EXTRAIT DE PAGE:
On peut avoir l’impression que les émotions étaient jouées plus violement dans
la mise en scène de Chéreau, mais il faut aussi prendre en compte que nous
avons analysé une captation, qui ne montre que certains détails et permet les gros
plans alors que nous étions placés assez haut à la Comédie de Colmar
lors de la représentation de la mise en scène de Mathieu. De plus, certains
personnages étaient incarnés très différemment. Nous pouvons tout d’abord
prendre l’exemple du personnage de Thésée. Dans la mise en scène de Patrice
Chéreau, Thésée, incarné par Pascal Greggory, est accueilli comme un roi
lorsqu’il revient au palais. Les autres personnages s’inclinent devant lui, et
sa veste longue rouge est un symbole de sa puissance. Ce n’est pas le cas dans
la mise en scène de Mathieu Cruciani. En effet, Thésée, incarné par Thomas
Gonzales, est montré comme revenant des Enfers : il est blessé et n’a pas
le sens des réalités, comme s’il avait pris de la drogue. En outre, il n’est
pas acclamé comme le devrait être un roi, il revient dans un palais rongé par
l’instabilité politique. Il faut également rajouter que dans la mise en
scène de Patrice Chéreau, Eric Ruff et Pascal Greggory ont un air de
ressemblance, ce qui n’est pas le cas de Maurin Ollès et de Thomas Gonzales qui
ne se ressemblent pas et qui n’ont pas une telle différence d’âge, le jeu de la
relation père et fils est donc changé, plus distant, le rejet du fils par le père est accentué lors de leurs
retrouvailles . Il y a aussi une différence dans les mises en scènes dans le
duo Oenone et Phèdre. Dans la mise en scène de Patrice Chéreau, Oenone, jouée
par Christiane Cohendy, reprend vraiment le rôle de la nourrice, indiqué dansl a
pièce de Racine. Dans la mise en scène de Mathieu, Oenone, jouée par Lina Alsayed,
est plus jeune que Phèdre, jouée par Hélène Viviès, ce qui rend leur relation
plus amicale, comme si Oenone était son amie d’enfance, sa conseillère. Mais il
faut tout de même rajouter que les deux metteurs en scène ont lutté pour casser
la diction trop classique de l’alexandrin chez leurs comédiens. Ils ne
voulaient pas entendre la musicalité mais la syntaxe des vers.

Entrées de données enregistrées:
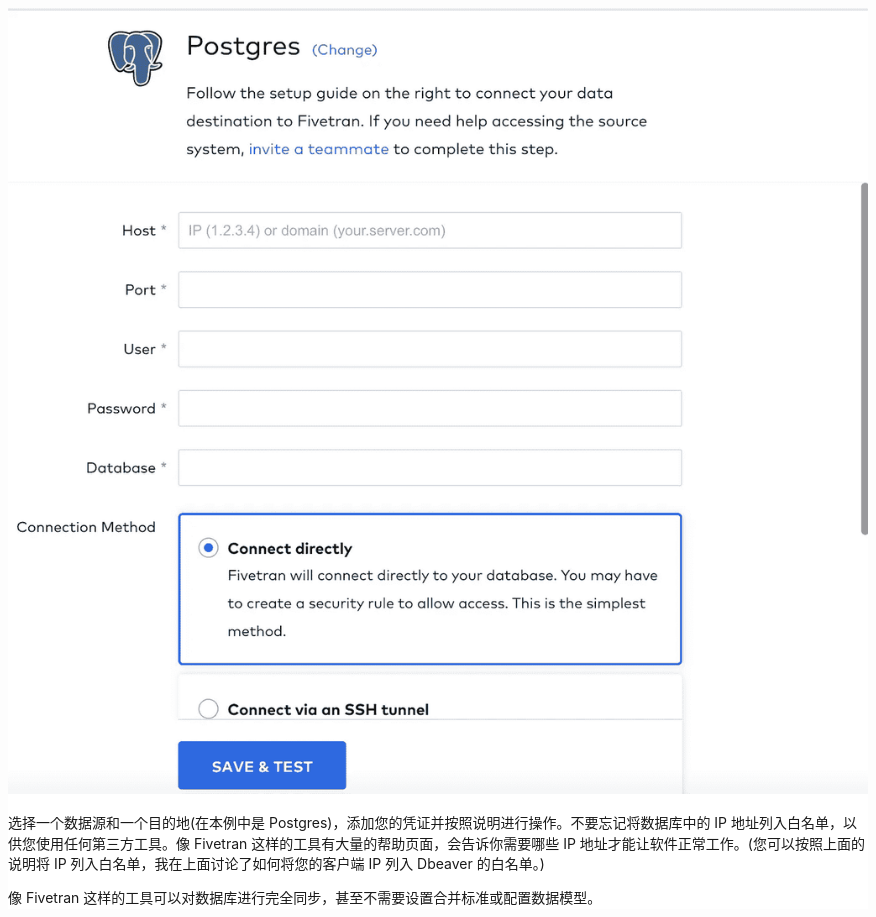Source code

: ![](img/44603203d316b878f4bf33cd94e0e5ec.png)

选择一个数据源和一个目的地(在本例中是 Postgres)，添加您的凭证并按照说明进行操作。不要忘记将数据库中的 IP 地址列入白名单，以供您使用任何第三方工具。像 Fivetran 这样的工具有大量的帮助页面，会告诉你需要哪些 IP 地址才能让软件正常工作。(您可以按照上面的说明将 IP 列入白名单，我在上面讨论了如何将您的客户端 IP 列入 Dbeaver 的白名单。)

像 Fivetran 这样的工具可以对数据库进行完全同步，甚至不需要设置合并标准或配置数据模型。
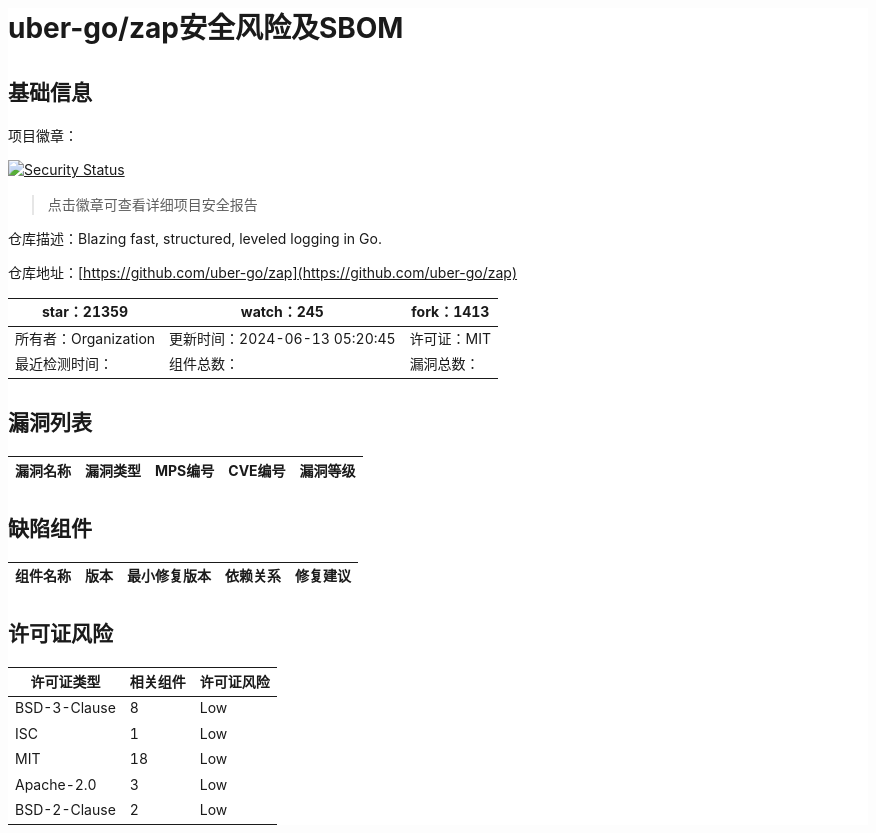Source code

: # uber-go/zap安全风险及SBOM

## 基础信息

项目徽章：

[![Security Status](https://www.murphysec.com/platform3/v31/badge/1813640440280739840.svg)](https://www.murphysec.com/console/report/1694411292503601152/1813640440280739840)

> 点击徽章可查看详细项目安全报告

仓库描述：Blazing fast, structured, leveled logging in Go.

仓库地址：[https://github.com/uber-go/zap](https://github.com/uber-go/zap)

| star：21359 | watch：245 | fork：1413 |
| ----------- | -------------- | ------------ |
| 所有者：Organization | 更新时间：2024-06-13 05:20:45 | 许可证：MIT |
| 最近检测时间： | 组件总数： | 漏洞总数： |




## 漏洞列表

| 漏洞名称 | 漏洞类型 | MPS编号 | CVE编号 | 漏洞等级 |
| ------- | ------ | ------- | ------ | ----- |





## 缺陷组件

| 组件名称 | 版本 | 最小修复版本 | 依赖关系 | 修复建议 |
| -------- | ---- | ------------ | -------- | -------- |





## 许可证风险

| 许可证类型 | 相关组件 | 许可证风险 |
| ---------- | -------- | ---------- |
|BSD-3-Clause|8|Low|
|ISC|1|Low|
|MIT|18|Low|
|Apache-2.0|3|Low|
|BSD-2-Clause|2|Low|

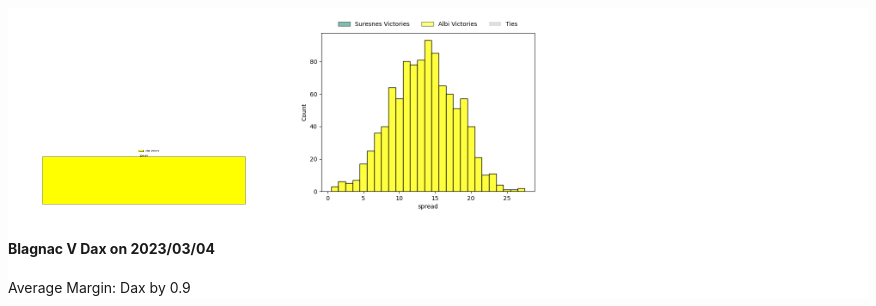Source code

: <img src="plots/resultbar_Albi_V_Suresnes_6.png" width="32%" />
<img src="plots/spreads_Albi_V_Suresnes_6.png" width="32%" />
</p>

#### Blagnac V Dax on 2023/03/04


Average Margin: Dax by 0.9

<p float="left">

TRAVAIL DEMANDÉ: Dans l'extrait comparant les mises en scène de Chéreau et de Cruciani, relevez tous les comédiens et comédiennes désignés par leur nom. Les enregistrements forment un matériau distinct de l'extrait.

CORRIGÉ DE L'EXERCICE: Pascal Greggory, Thomas Gonzales, Eric Ruff, Maurin Ollès, Christiane Cohendy, Lina Alsayed, Hélène Viviès